In Schweden haben jüngeren Studien zufolge die Schwedendemokraten vor allem in Regionen gewonnen, in denen Menschen besonders stark den Abbau von Sicherheit am Arbeitsmarkt durch die Strukturreformen von 2006 zu spüren bekommen haben. Wenn das die tiefere Langzeitursache für Unsicherheit und Unmut ist, hilft es wenig, wenn Schwedens Regierungschef Stefan Löfven sich jetzt damit beliebt machen will, dass er Italien inmitten der Coronakrise bloß nicht zu viel Geld gibt.

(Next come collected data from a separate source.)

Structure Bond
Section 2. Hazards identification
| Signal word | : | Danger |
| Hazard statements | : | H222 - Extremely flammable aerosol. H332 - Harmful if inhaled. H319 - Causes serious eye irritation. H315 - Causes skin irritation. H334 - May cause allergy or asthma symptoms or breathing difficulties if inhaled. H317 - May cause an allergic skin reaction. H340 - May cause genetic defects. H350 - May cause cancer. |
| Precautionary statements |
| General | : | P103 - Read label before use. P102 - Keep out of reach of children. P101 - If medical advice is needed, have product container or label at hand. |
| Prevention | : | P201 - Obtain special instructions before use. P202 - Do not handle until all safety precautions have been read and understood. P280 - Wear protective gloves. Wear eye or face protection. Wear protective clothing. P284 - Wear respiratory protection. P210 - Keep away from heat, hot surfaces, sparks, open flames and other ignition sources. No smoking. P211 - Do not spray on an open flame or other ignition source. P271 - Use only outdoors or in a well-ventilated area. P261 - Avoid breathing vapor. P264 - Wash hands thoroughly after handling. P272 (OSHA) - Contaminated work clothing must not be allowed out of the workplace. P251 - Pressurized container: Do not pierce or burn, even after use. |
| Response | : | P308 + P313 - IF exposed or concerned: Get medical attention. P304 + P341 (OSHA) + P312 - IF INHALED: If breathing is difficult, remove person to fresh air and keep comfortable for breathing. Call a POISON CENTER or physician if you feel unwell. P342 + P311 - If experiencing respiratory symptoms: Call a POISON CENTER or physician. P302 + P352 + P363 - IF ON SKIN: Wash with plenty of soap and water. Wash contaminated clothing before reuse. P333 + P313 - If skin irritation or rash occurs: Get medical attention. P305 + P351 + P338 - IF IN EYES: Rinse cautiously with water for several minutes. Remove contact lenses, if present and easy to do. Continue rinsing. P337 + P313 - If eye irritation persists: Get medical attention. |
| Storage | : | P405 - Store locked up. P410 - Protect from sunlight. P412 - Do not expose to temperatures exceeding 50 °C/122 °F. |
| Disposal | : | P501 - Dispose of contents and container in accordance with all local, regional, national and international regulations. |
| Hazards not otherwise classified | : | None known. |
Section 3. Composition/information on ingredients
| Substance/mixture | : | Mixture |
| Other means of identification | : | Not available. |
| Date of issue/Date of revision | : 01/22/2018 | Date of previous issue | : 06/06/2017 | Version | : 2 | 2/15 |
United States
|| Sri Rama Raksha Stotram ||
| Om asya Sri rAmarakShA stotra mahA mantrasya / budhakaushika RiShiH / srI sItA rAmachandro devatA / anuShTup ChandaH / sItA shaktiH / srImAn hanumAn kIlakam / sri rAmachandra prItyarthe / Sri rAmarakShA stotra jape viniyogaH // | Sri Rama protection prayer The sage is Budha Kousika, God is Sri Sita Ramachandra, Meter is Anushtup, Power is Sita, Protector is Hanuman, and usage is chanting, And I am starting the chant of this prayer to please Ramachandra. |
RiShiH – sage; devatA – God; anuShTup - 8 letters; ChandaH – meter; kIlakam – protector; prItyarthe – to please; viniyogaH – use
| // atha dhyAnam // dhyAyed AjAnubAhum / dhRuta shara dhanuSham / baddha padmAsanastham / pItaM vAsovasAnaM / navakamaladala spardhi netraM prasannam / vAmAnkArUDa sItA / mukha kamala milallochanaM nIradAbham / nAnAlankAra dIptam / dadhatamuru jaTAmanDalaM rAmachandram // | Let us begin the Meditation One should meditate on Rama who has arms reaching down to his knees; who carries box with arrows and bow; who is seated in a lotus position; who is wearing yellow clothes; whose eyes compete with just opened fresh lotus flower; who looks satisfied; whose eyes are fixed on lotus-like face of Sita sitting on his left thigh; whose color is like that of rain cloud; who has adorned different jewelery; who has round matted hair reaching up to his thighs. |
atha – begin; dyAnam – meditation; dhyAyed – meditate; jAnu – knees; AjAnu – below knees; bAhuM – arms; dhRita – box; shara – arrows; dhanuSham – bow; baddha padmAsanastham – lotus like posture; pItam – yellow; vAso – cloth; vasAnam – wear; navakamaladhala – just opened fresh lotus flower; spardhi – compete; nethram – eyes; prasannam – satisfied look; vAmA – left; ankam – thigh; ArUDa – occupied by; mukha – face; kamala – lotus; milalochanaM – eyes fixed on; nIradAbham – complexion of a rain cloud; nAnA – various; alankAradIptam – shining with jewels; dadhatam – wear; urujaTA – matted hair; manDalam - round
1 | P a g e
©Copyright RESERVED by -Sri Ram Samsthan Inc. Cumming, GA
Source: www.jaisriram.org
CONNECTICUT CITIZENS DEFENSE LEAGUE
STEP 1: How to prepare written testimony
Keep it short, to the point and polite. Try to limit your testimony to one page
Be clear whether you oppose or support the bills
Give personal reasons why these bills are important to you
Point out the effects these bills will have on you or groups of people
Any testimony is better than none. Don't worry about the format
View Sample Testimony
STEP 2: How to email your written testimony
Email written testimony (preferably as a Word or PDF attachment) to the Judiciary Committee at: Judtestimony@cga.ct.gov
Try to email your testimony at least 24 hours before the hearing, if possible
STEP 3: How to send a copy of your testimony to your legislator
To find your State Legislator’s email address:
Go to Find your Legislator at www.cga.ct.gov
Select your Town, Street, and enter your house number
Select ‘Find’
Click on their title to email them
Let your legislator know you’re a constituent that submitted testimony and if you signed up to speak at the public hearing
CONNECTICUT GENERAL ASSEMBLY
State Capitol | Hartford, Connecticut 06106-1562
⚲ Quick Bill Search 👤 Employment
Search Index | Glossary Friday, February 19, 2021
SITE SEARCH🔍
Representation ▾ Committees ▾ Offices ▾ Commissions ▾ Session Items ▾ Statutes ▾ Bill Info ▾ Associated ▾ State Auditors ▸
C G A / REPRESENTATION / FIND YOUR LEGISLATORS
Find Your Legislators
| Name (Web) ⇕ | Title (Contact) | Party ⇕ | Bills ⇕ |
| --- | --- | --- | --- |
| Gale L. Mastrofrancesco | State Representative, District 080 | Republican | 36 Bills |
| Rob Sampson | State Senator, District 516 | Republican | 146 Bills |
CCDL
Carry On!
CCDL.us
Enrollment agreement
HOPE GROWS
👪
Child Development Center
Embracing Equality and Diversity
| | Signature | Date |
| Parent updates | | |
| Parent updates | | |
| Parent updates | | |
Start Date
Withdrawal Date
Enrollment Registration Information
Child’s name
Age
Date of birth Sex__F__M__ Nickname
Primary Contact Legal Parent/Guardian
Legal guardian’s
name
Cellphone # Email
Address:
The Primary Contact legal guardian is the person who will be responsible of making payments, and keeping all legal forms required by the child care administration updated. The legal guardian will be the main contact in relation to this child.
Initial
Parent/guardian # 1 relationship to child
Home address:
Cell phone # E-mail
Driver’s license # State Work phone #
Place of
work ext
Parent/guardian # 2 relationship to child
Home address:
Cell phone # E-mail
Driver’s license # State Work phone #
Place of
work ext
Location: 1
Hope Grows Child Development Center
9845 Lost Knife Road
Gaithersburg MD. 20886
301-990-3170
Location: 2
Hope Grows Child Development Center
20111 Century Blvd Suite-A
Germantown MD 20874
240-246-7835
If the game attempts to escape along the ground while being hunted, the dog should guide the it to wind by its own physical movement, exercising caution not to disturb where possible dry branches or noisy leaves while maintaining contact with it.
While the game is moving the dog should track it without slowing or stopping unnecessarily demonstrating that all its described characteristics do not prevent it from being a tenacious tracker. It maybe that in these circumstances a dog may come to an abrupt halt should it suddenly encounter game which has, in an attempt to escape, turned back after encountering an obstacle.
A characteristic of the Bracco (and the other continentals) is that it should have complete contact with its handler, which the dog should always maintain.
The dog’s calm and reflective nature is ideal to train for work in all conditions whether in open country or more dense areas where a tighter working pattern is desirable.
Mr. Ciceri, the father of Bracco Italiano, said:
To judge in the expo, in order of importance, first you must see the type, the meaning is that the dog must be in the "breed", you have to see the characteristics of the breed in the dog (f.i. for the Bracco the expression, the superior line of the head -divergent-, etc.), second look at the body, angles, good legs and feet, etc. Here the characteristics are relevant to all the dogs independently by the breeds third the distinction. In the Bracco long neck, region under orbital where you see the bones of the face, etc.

Eher fatal. Dann lässt sich mit dem, was die zugeknöpften Vier diesen Sommer in Brüssel aufgeführt haben, bestenfalls der populistische Druck im Inneren (etwas) kontern. Beheben lässt sich damit nichts. Weil es den eigentlichen Grund für die Erfolge von Populisten gar nicht beseitigt, dafür aber andere Krisen in Kauf nimmt – wenn etwa die Italiener jetzt doch mehr Schulden machen müssen; und die EU weniger Geld für die Sicherung unserer Zukunft ausgeben kann.
Dann steigt halt das Risiko künftiger Krisen. Kurzsichtig.
Der Populismus dieser Tage droht über kurz oder lang sehr viel mehr zu schaden, als auch nur ansatzweise zu nutzen – ohne dass die größten unter den Populisten überhaupt regieren.